Employing Reich’s universally recognisable soundworld, Sextet uses hypnotic repetitions of a sequence of harmonies, which gradually overlap and interweave, resulting in a complex yet utterly compelling musical landscape. Introducing more dissonance and aggressive rhythms than previous compositions, the relationship of the five movements is that of an arch form, A-B-C-B-A. Changes in tempo are made abruptly at the beginning of new movements by metric modulation and sections are also organised harmonically with a chord cycle for the first and fifth. Reich says of the work – "The ambiguity here is between which is melody and which is accompaniment. In music that uses a great deal of repetition, I believe it is precisely these kinds of ambiguity that give vitality and life".

Composed in 1972, Clapping Music strips back to the bare essentials, taking traditional African rhythms as its starting point. Conceived from a desire to compose music "that would need no instrument beyond the human body" it is perhaps the most elemental example of phasing in the composer’s catalogue. The whole work consists of a single rhythmic cell which becomes staggered as the work progresses, creating an entrancing and hypnotic effect. Having previously performed the work with the composer, Neil Percy, LSO Principal Percussionist, delivers an inspired performance alongside his LSO Co-Principal, Sam Walton.

Music for Pieces of Wood takes this concept a step further, adding pitches, in the form of claves tuned A, B, C#, D# and D# an octave above. The claves are chosen for their resonant timbre and the piece is one of the loudest the composer has written, despite using no amplification whatsoever.

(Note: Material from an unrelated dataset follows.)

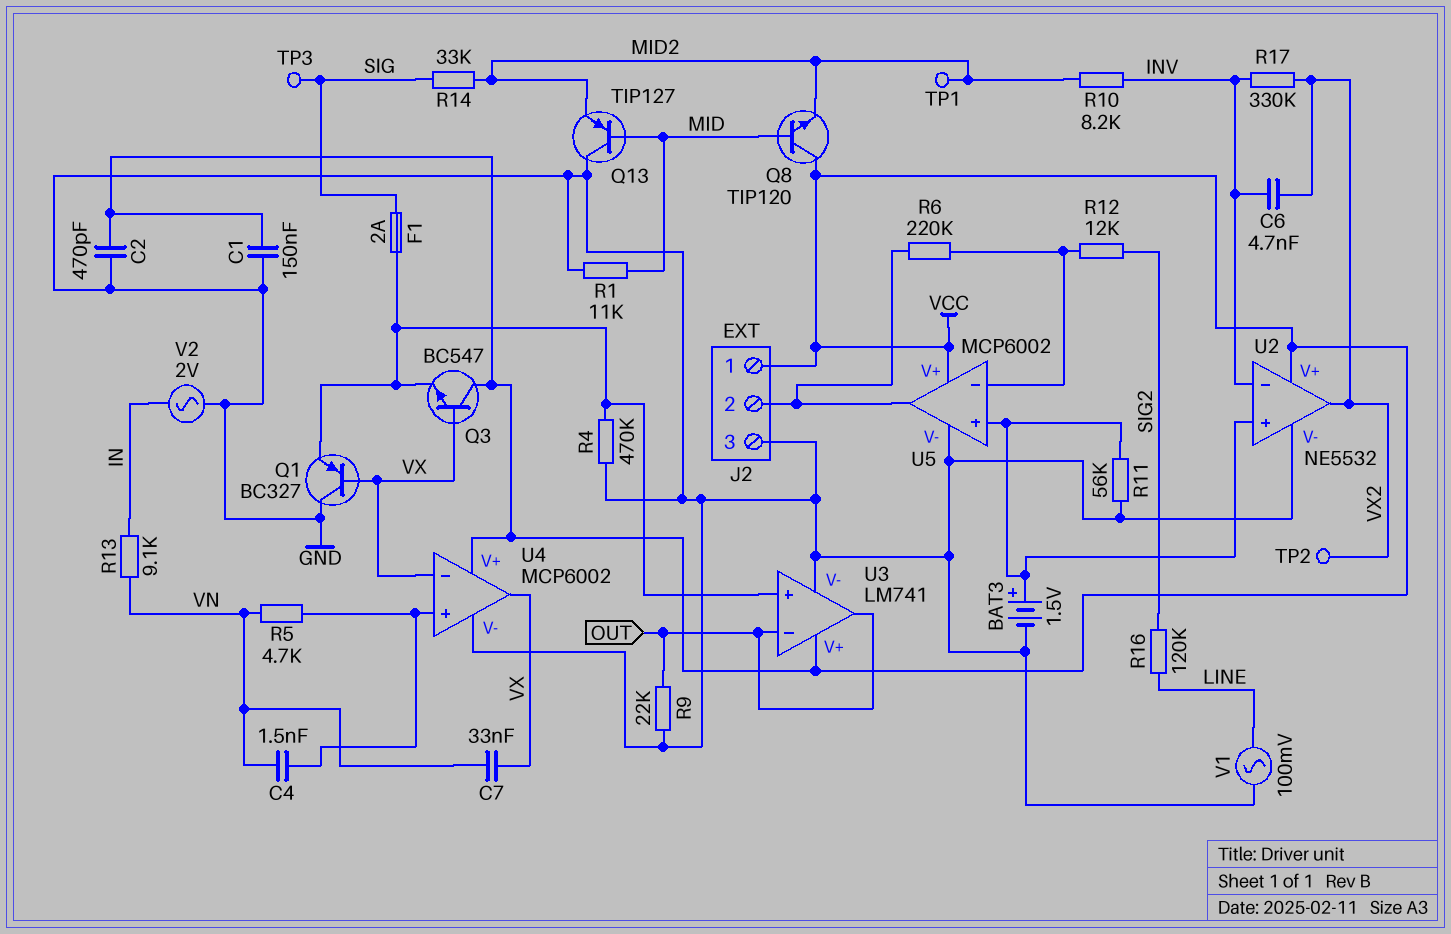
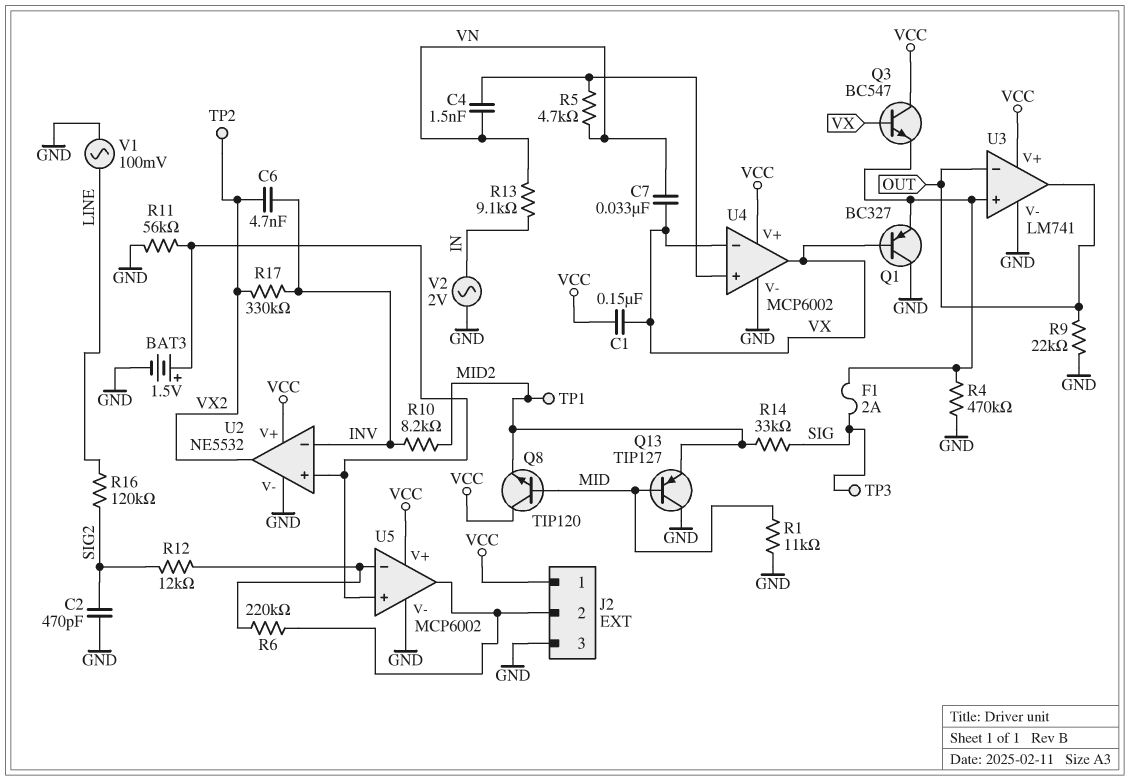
C1: 150nF (GND, VCC) -> 150nF (VCC, VX)
C2: 470pF (GND, VCC) -> 470pF (GND, SIG2)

Neil Percy (executive producer) says of his relationship with these pieces and the composer – "The thing I enjoy most about playing the music of Steve Reich is its diversity, its complexity, its challenging nature… We’ve played so many pieces of Steve’s over the years with him being present, so it’s got a very personal set of challenges that I find completely irresistible. That’s why, on this particular project for LSO Live, we tried to put together a programme that reflected all of the pieces that the group themselves really like to play."